FUNCTIONAL BIOINFORMATICS: THE CELLULAR RESPONSE DATABASE

James Sorace^1,2,3, Kip Canfield¹, Steven Russell¹

1 Department of Information Systems, University of Maryland Baltimore County, ²The Department of Pathology and Laboratory Service Baltimore VA Medical Center, ³ Department of Pathology, University of Maryland at Baltimore School of Medicine, Baltimore, Maryland

Received 4/3/97 Accepted 10/24/97

3. METHODS

This project required three distinct phases of development. First, it was necessary to conceptually model the type of experimental design used in this field. Many cellular response experiments can be modeled as in figure 1.

Figure 1: Experimental notation for the Cellular Response Database. Agents A1 to An are added to identical test cell populations at time (T) and concentrations (Cx). The test agent At (bold arrow) is added only to the experimental group. The control agent Ac (dashed arrow) may be added to the control group. A biological response between the groups is then measured.

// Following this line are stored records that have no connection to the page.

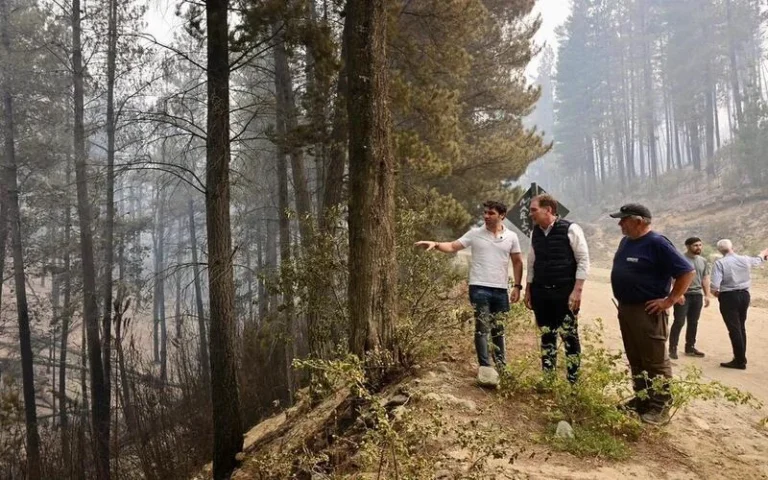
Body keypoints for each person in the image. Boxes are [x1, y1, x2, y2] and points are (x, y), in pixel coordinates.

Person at [609, 203, 694, 425]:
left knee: (655, 360)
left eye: (623, 220)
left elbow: (686, 271)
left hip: (647, 311)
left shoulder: (657, 243)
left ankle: (660, 407)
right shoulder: (626, 241)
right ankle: (642, 400)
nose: (620, 224)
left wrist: (670, 300)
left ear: (639, 221)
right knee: (635, 358)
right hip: (626, 308)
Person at [415, 200, 524, 372]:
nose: (486, 216)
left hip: (501, 289)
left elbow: (517, 262)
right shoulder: (475, 234)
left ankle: (502, 368)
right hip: (479, 287)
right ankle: (485, 368)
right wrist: (435, 244)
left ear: (502, 216)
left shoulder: (511, 237)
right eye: (485, 213)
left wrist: (517, 286)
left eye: (491, 213)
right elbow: (452, 246)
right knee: (482, 327)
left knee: (498, 329)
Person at [523, 194, 589, 384]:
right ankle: (548, 379)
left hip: (564, 293)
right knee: (547, 334)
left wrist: (577, 290)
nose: (530, 214)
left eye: (534, 210)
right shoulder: (535, 232)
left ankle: (573, 383)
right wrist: (528, 289)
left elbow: (583, 260)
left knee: (569, 336)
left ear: (548, 210)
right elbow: (531, 262)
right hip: (541, 293)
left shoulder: (570, 229)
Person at [710, 239, 768, 370]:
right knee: (741, 326)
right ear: (733, 247)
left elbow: (714, 285)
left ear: (719, 250)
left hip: (728, 296)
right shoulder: (745, 259)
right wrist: (763, 253)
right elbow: (758, 260)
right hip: (744, 295)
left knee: (734, 328)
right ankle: (741, 357)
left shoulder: (720, 263)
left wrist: (716, 294)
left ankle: (739, 360)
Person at [669, 237, 711, 360]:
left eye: (700, 245)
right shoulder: (680, 259)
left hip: (697, 295)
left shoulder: (703, 261)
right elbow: (673, 277)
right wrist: (678, 293)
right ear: (688, 246)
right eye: (695, 245)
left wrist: (707, 295)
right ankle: (672, 348)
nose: (698, 248)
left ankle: (690, 347)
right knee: (679, 321)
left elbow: (705, 278)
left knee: (693, 322)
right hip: (683, 295)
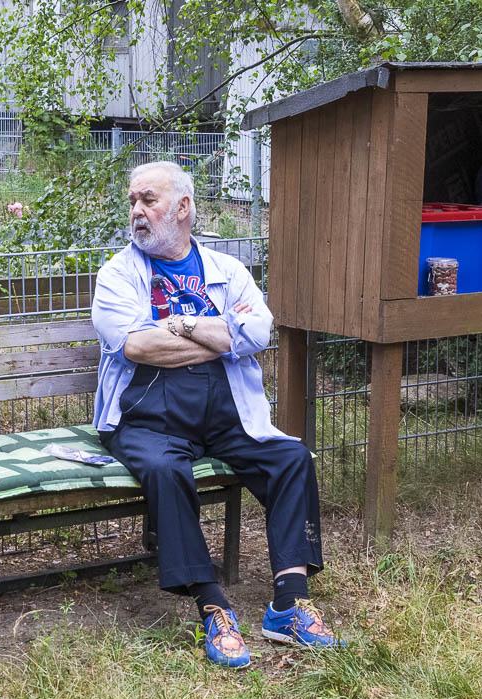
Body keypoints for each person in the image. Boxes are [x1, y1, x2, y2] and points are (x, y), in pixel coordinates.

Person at [91, 161, 343, 669]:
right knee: (165, 469)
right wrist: (220, 335)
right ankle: (212, 605)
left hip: (227, 412)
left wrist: (181, 324)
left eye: (148, 200)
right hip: (146, 414)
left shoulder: (228, 270)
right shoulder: (118, 274)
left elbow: (258, 334)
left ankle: (289, 605)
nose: (137, 211)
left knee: (291, 459)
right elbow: (137, 346)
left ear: (183, 207)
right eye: (133, 201)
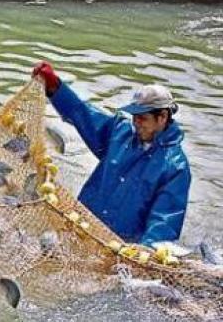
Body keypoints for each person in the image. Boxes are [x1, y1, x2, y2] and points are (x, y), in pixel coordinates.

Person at [32, 61, 191, 247]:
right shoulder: (120, 132)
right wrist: (56, 88)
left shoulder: (175, 167)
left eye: (142, 118)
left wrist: (145, 251)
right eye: (134, 117)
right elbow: (83, 114)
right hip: (81, 226)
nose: (136, 123)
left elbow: (164, 221)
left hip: (118, 246)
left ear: (162, 117)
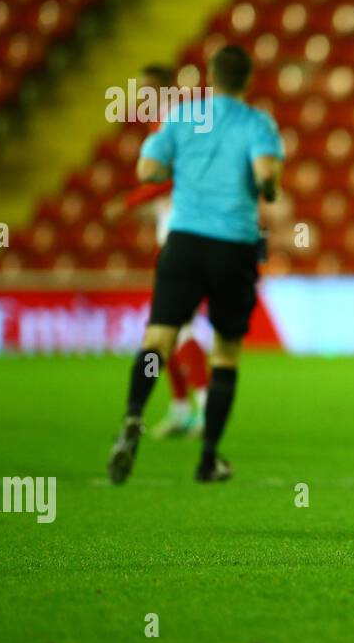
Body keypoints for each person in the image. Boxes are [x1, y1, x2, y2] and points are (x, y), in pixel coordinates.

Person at [106, 45, 283, 483]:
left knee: (158, 338)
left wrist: (181, 168)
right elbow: (266, 176)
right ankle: (208, 457)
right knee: (225, 352)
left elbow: (147, 169)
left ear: (209, 76)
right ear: (248, 81)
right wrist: (267, 185)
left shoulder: (183, 117)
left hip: (182, 243)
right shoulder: (257, 122)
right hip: (232, 246)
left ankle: (133, 416)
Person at [103, 63, 210, 438]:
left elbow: (171, 179)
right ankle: (183, 407)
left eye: (149, 89)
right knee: (167, 328)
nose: (142, 98)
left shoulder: (172, 124)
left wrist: (128, 202)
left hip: (186, 235)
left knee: (176, 326)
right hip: (178, 232)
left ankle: (204, 405)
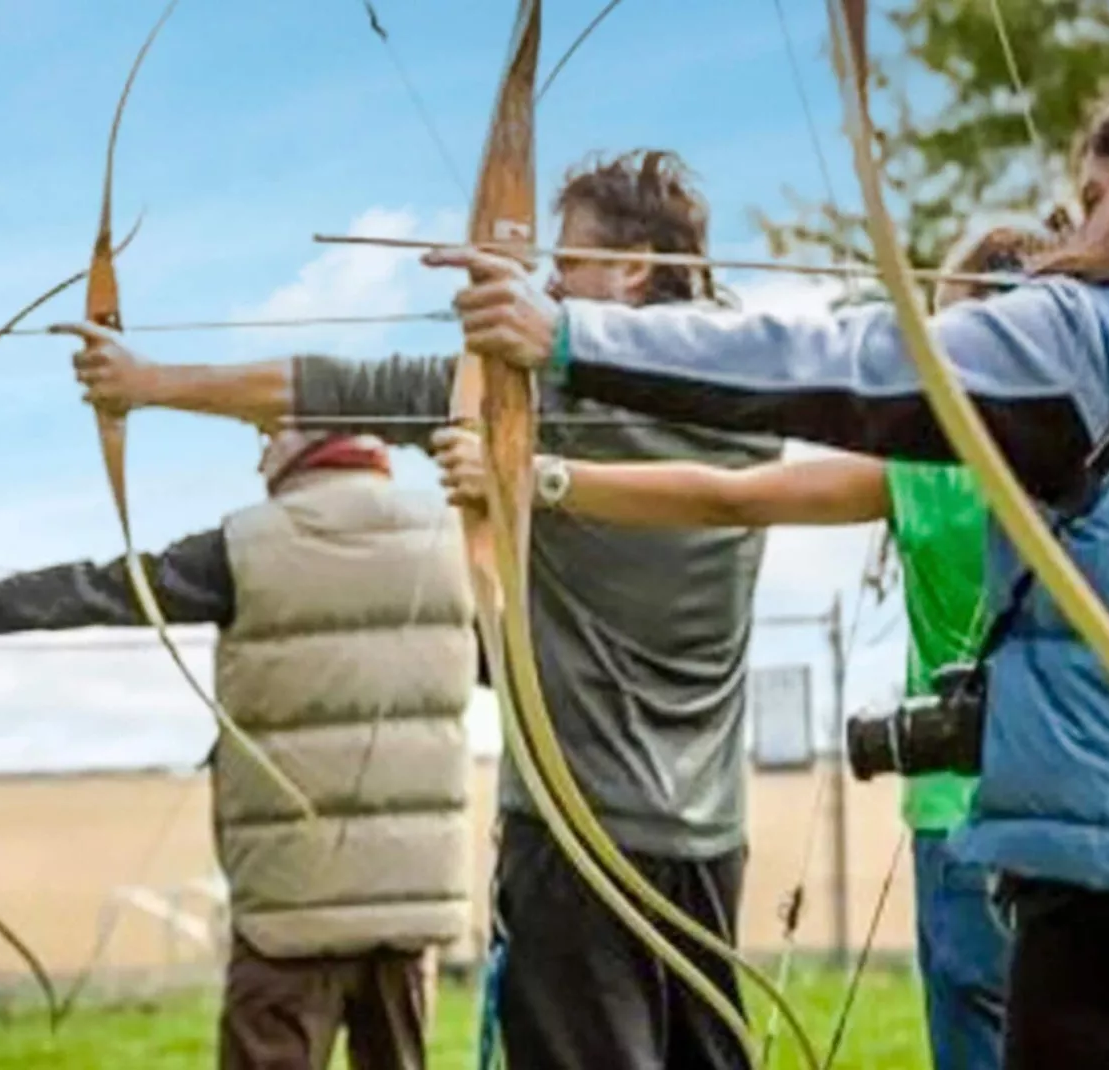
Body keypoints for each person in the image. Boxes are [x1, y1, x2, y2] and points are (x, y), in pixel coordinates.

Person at [426, 62, 1109, 1070]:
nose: (1069, 237)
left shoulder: (1084, 330)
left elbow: (842, 360)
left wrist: (567, 334)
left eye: (1095, 201)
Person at [54, 150, 784, 1070]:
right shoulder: (758, 396)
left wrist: (152, 382)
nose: (551, 282)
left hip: (576, 837)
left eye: (571, 263)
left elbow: (336, 391)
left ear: (635, 268)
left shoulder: (548, 399)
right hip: (709, 836)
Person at [432, 225, 1042, 1070]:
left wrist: (540, 477)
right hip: (1082, 815)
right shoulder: (1105, 447)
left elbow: (733, 497)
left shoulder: (929, 465)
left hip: (958, 814)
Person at [0, 429, 477, 1070]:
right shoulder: (454, 543)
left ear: (312, 436)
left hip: (289, 909)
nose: (260, 453)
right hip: (411, 910)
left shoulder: (250, 545)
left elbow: (101, 589)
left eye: (271, 434)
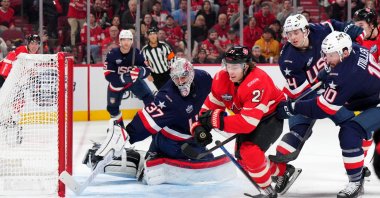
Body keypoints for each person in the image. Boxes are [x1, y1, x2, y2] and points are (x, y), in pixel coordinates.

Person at [84, 58, 236, 185]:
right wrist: (125, 135)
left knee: (155, 165)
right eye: (176, 78)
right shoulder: (167, 97)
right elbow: (145, 121)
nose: (180, 82)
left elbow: (216, 97)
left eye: (183, 77)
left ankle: (151, 157)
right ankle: (151, 157)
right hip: (173, 143)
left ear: (191, 73)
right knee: (205, 165)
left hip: (188, 138)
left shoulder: (203, 78)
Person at [272, 14, 373, 194]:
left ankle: (358, 171)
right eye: (289, 33)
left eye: (296, 32)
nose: (293, 37)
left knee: (354, 129)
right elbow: (300, 93)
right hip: (308, 96)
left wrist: (347, 27)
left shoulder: (319, 30)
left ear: (306, 30)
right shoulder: (287, 59)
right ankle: (283, 171)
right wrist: (321, 86)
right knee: (296, 134)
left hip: (332, 92)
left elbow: (334, 25)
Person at [190, 46, 301, 197]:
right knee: (243, 160)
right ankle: (284, 171)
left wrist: (216, 121)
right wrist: (198, 127)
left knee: (249, 152)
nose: (230, 71)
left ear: (246, 66)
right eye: (228, 66)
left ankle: (268, 191)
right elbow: (207, 109)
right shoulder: (221, 78)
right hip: (248, 116)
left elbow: (247, 124)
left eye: (235, 66)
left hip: (270, 115)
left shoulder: (257, 81)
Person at [104, 29, 154, 128]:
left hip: (134, 82)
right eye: (123, 39)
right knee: (112, 108)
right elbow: (107, 74)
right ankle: (119, 128)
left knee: (150, 99)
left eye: (129, 39)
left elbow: (148, 69)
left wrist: (140, 72)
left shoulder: (137, 53)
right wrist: (122, 79)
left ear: (132, 41)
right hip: (117, 85)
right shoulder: (112, 54)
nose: (126, 42)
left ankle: (153, 124)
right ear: (120, 41)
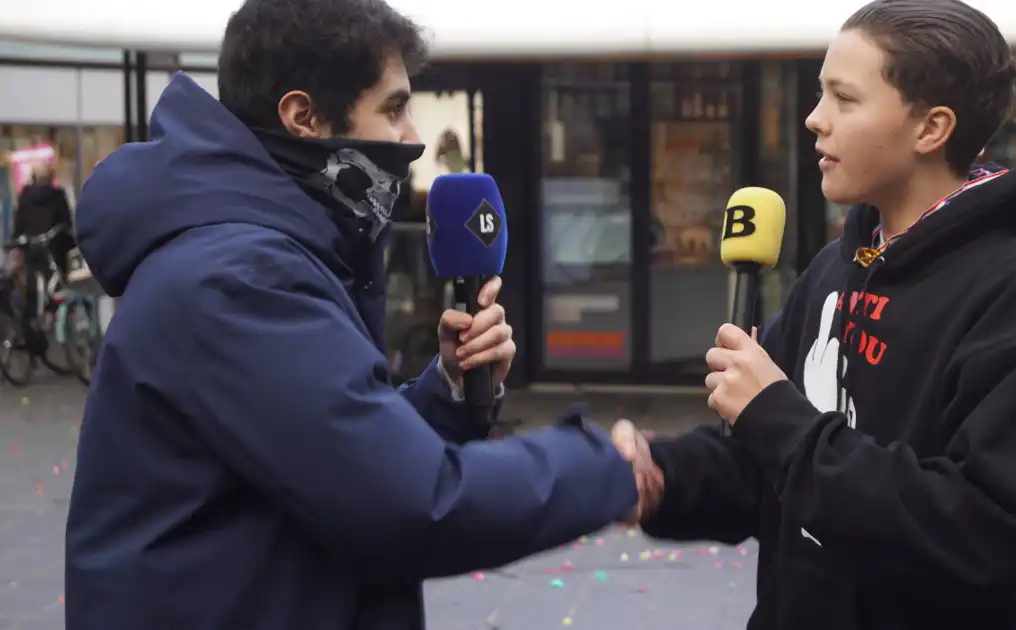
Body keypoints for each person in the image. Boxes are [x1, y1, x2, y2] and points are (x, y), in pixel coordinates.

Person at [65, 1, 643, 629]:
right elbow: (406, 503)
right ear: (303, 116)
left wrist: (449, 392)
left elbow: (326, 457)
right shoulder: (238, 276)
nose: (412, 136)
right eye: (394, 107)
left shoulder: (261, 249)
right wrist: (601, 469)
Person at [613, 1, 1016, 629]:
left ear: (931, 128)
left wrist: (778, 420)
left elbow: (989, 537)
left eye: (845, 99)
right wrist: (657, 477)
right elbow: (771, 468)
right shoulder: (833, 270)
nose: (814, 120)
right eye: (822, 95)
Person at [11, 163, 76, 352]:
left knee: (33, 286)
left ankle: (33, 325)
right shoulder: (58, 196)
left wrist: (18, 242)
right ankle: (50, 315)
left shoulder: (25, 196)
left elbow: (19, 222)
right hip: (54, 248)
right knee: (60, 284)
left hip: (32, 248)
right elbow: (66, 223)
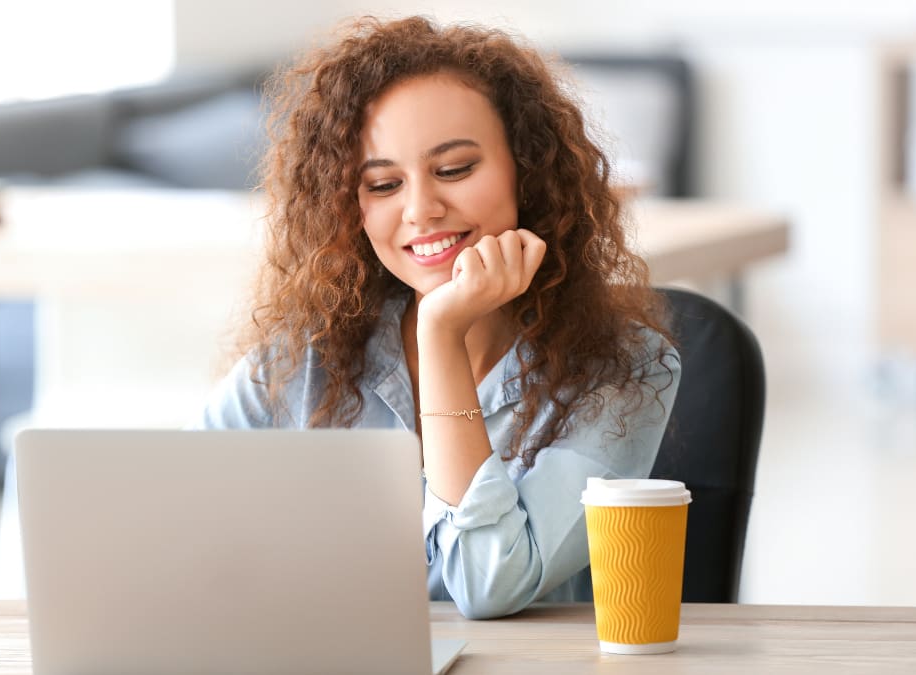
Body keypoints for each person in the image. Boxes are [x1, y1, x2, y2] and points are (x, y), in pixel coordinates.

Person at [196, 15, 681, 620]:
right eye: (382, 184)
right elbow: (179, 530)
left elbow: (490, 585)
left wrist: (442, 335)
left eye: (454, 170)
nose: (421, 209)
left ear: (526, 171)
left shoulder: (624, 366)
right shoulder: (307, 356)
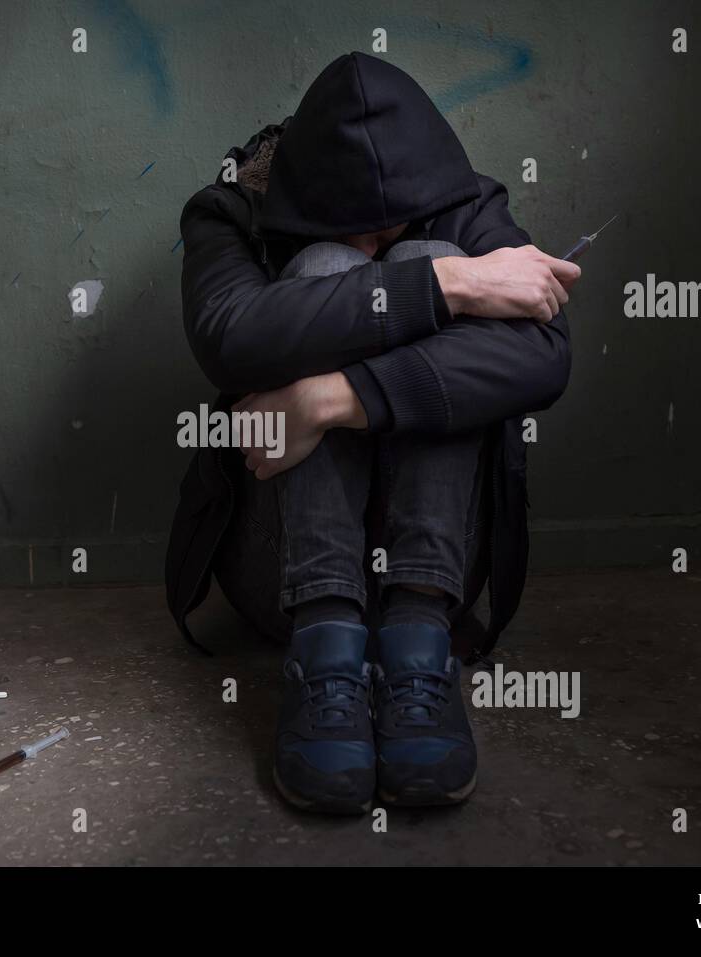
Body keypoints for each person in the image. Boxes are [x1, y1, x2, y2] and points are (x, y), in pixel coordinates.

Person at [165, 52, 579, 814]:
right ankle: (324, 656)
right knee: (338, 270)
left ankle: (419, 655)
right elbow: (230, 336)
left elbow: (544, 354)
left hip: (444, 564)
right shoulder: (231, 209)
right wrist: (450, 286)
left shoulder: (456, 204)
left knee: (429, 256)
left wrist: (336, 394)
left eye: (388, 229)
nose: (375, 244)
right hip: (282, 568)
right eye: (356, 228)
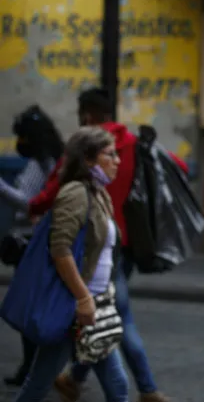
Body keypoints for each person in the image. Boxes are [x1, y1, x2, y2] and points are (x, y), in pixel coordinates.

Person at [28, 88, 182, 402]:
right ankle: (116, 383)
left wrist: (34, 207)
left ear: (87, 115)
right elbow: (179, 166)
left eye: (115, 155)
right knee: (107, 326)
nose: (114, 160)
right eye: (109, 156)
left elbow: (51, 193)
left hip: (98, 261)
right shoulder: (132, 147)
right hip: (113, 257)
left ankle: (138, 386)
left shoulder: (93, 166)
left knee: (116, 328)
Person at [13, 126, 128, 402]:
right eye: (109, 155)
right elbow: (60, 249)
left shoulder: (99, 192)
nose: (118, 161)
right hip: (75, 307)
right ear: (88, 159)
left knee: (117, 387)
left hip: (95, 305)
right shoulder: (76, 193)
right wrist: (83, 297)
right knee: (39, 384)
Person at [1, 106, 64, 386]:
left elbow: (32, 202)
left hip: (33, 242)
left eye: (23, 138)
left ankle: (36, 369)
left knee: (29, 309)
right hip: (28, 240)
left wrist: (1, 189)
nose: (20, 143)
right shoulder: (40, 161)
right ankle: (35, 368)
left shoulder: (45, 163)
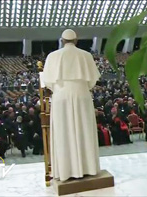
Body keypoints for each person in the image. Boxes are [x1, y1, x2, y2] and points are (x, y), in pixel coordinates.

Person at [42, 29, 101, 181]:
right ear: (76, 41)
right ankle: (89, 167)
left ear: (62, 41)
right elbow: (92, 81)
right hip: (82, 95)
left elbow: (48, 82)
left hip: (61, 96)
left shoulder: (53, 56)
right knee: (84, 129)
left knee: (64, 131)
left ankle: (65, 171)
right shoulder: (86, 55)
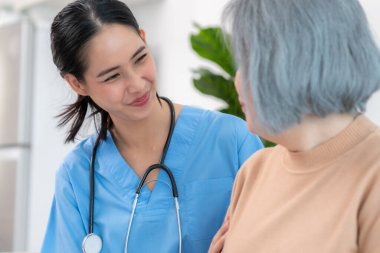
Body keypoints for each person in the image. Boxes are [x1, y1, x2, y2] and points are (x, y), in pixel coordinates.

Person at [41, 0, 263, 252]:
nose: (137, 84)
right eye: (113, 76)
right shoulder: (77, 176)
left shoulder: (232, 140)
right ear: (77, 84)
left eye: (140, 58)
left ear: (144, 39)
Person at [209, 0, 380, 252]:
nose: (238, 79)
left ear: (297, 64)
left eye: (251, 63)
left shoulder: (372, 177)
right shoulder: (254, 171)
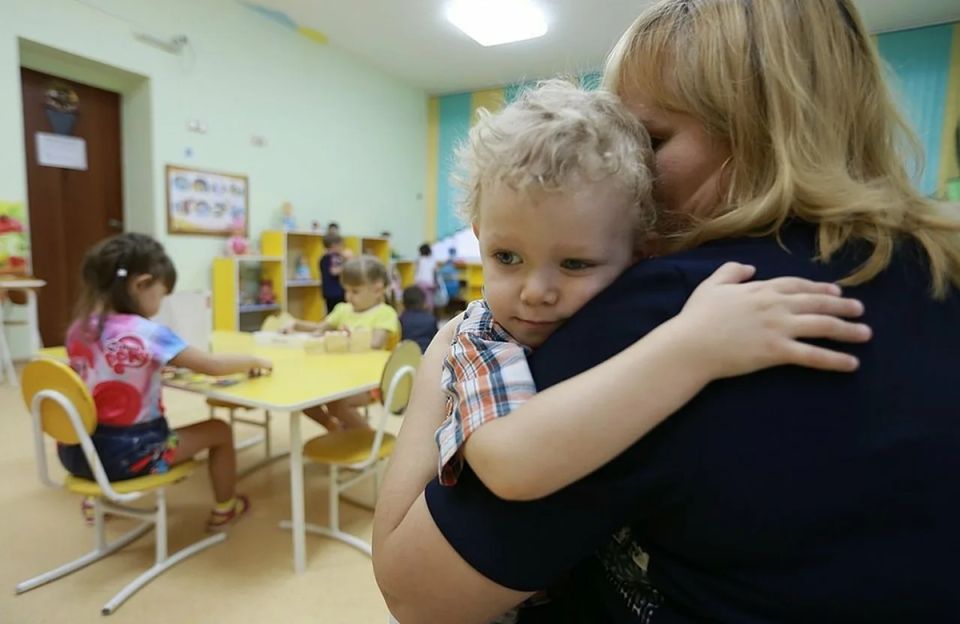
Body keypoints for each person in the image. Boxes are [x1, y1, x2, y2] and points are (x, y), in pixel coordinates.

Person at [372, 1, 960, 622]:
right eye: (506, 256)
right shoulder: (935, 277)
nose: (634, 182)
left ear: (757, 131)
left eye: (648, 142)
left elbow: (415, 591)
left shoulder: (665, 304)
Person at [62, 233, 272, 530]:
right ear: (141, 284)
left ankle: (95, 501)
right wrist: (255, 360)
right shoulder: (148, 332)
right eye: (161, 294)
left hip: (77, 455)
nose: (161, 303)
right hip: (133, 459)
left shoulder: (79, 328)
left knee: (106, 423)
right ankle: (227, 508)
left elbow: (103, 371)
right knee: (219, 430)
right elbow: (212, 366)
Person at [288, 255, 400, 431]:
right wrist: (296, 324)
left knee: (338, 404)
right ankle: (333, 427)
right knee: (301, 395)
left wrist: (344, 336)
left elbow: (376, 343)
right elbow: (320, 328)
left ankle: (368, 439)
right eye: (346, 290)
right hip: (337, 376)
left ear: (377, 289)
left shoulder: (385, 313)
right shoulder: (343, 310)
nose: (348, 297)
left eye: (355, 291)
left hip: (370, 382)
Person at [399, 285, 438, 353]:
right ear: (422, 301)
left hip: (407, 354)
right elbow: (436, 339)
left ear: (404, 302)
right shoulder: (431, 319)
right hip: (427, 353)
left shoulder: (402, 319)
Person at [319, 234, 346, 312]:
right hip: (335, 293)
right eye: (341, 245)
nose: (342, 248)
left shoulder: (324, 258)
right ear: (334, 245)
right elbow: (334, 271)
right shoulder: (333, 257)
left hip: (331, 292)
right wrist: (347, 263)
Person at [415, 242, 436, 311]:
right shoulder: (432, 260)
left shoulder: (419, 260)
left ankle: (421, 315)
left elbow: (416, 271)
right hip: (429, 283)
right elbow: (434, 272)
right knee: (429, 301)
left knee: (420, 301)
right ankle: (429, 315)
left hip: (420, 283)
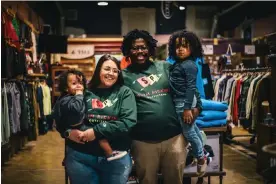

Three types of biological entities are involved, the test cell population, the target gene/protein whose activity is assayed, and agents that are tested to see if they alter the target gene's expression or activity. These agents include protein molecules such as cytokines, sterol hormones or drugs. Their common property is that, at a specific time point in the experiment, the investigator adds them at a predetermined concentration. It must be remembered that various combinations of agents may be used within any experiment, and that dose response and kinetic data may be presented. However, appropriate experimental design allows comparisons between two groups of test cells that differ only by treatment with one agent. In figure 1, this is shown with a bold arrow and it represents the test agent. In the thalidomide example noted above, LPS is present in both the experimental and control groups. Thalidomide is present only in the experimental group and is defined as the test agent. In other experimental designs, in addition to the test agent, a control agent must also be defined. In figure 1, this is shown with a dashed arrow. The control agent is added only to the control population of cells. In the thalidomide example noted above, a biologically inert thalidomide analog can be used as a control agent. In antisense experiments, the control agent may be an oligonucleotide with different sequence that is identical in composition to the test agent. Alternatively, if the test agent is an antibody, it would be an antibody of the same isotype with differing specificity. An experiment must always have one test agent. However, it may have several other agents, one of which may be a control agent. Table 1 gives several examples of how this notation is used.

The next phase of development consisted of several rounds of data modeling based on the experimental model discussed above. This resulted in the relational database schema presented in figure 2. This schema enables queries to be performed on test cell populations, the target protein, and the agents that are being tested. We have attempted to store important information associated with each of the experimental entities. For example, the target cell population may be a cell line (cloned or polyclonal), or primary culture (e.g. murine peritoneal exudate cells). The data model also supports searching by species, cell name, cell type, ATCC number, or organ of origin. Additional relevant data such as cellular concentration or culture conditions can be stored in a memo field in the database, or linked information in an electronic manuscript. Secondly, the gene/protein target can be referenced by name, species or GenBank number thus linking the target gene of interest to current sequence databases. The gene/protein target may be detected experimentally in several ways. In the thalidomide examples noted above this has included enzyme linked immunosorbent assay (ELISA) measurements of protein target (TNF-alpha), Northern blot measurement of the mRNA, or bioassay (L929 cell cytotoxicity). This broad range of possible detection systems, and the lack of numerical quantitation of many of them (e.g. bands on a Northern blot), is one of the major challenges for the database designer. In our implementation, we have adopted several approaches. First, a qualitative description of the change is entered (table 2) along with the type of detection assay used (ELISA, cytotoxicity, Northern blotting). Secondly, quantitative values and their units can also be defined and entered.

Figure 2: The data model for the Cellular Response Database: The most recent data model for this database is displayed.

The database stores the qualitative interpretation of the response pattern in the Assay Table. In addition, numerical data can also be stored by the database.

In some cases, assays may be run in which a specific gene/protein target is not measured, but a general biological property is. For example, considerable public domain data exist on the growth inhibition of tumor cell lines (6). The CRD can handle this type of data without modification by defining the gene/protein target as "none" (a null default value), and the assay type as GI50 (for growth inhibition 50%). Finally, a figure and caption can be linked. Also, as noted above, additional information can be stored in text fields or obtained if necessary by linking to a manuscript. Next, a Microsoft Access database has been developed and populated with data derived from several literature references. Several queries of this database are accessible through a CGI interface.